Vittorio Parrucci

Figlio di Artidoro e Cesira Zarrino, nasce a Livorno il 5 agosto 1872 e fa il calzolaio.

“Iscritto alla setta anarchica”, l’8 ottobre 1901 sta passeggiando con otto compagni per Corso Amedeo, quando incontra una pattuglia di carabinieri, in servizio di ronda e, senza essere provocato, dà uno “scapaccione” all’appuntato Pietro Grossi, buttandogli il cappello per terra.

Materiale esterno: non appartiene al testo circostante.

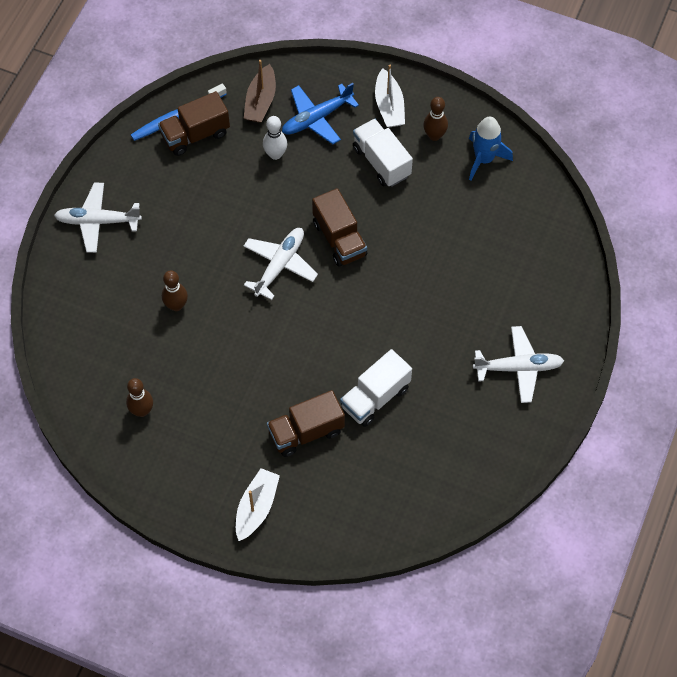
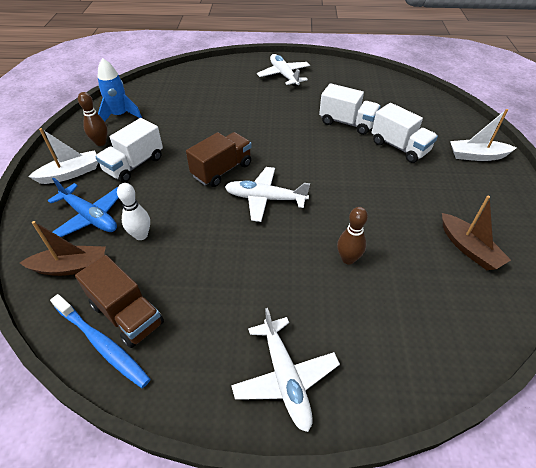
camera: 110 degrees left, 15 degrees down
brown bowling pin [126,378,153,417] -> brown boat [442,196,511,270]
brown truck [267,390,345,457] -> white truck [371,103,438,163]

Il sottufficiale cerca di arrestarlo, facendosi aiutare dal carabiniere Alfredo Cingottini, ma l’anarchico Giuseppe Meozzi, accorrso in aiuto di Parrucci, ferisce il Cingottini con una coltellata.

Schedato il 16 febbraio 1902 dalla Prefettura di Livorno, Parrucci esce dal “cenno biografico” come persona dal carattere violento, che non riscuote buona fama nell’opinione pubblica, ma si comporta bene in famiglia e svolge attiva propaganda anarchica tra la classe operaia. Incarcerato per violenza, resistenza e oltraggio ai carabinieri, viene condannato a sei mesi di reclusione e a 300 lire di multa il 16 aprile 1902.

 Negli anni seguenti resta fedele ai principi libertari e il 19 gennaio 1920 viene arrestato a Bologna per misure di pubblica sicurezza. Dopo l’ascesa al potere di Mussolini e del fascismo, non abiura e viene sorvegliato fino alla morte, che lo coglie a Livorno l’otto gennaio 1939.

(Scheda di Fausto Bucci, Claudio Gregori, Gianfranco Piermaria, Andrea Tozzi).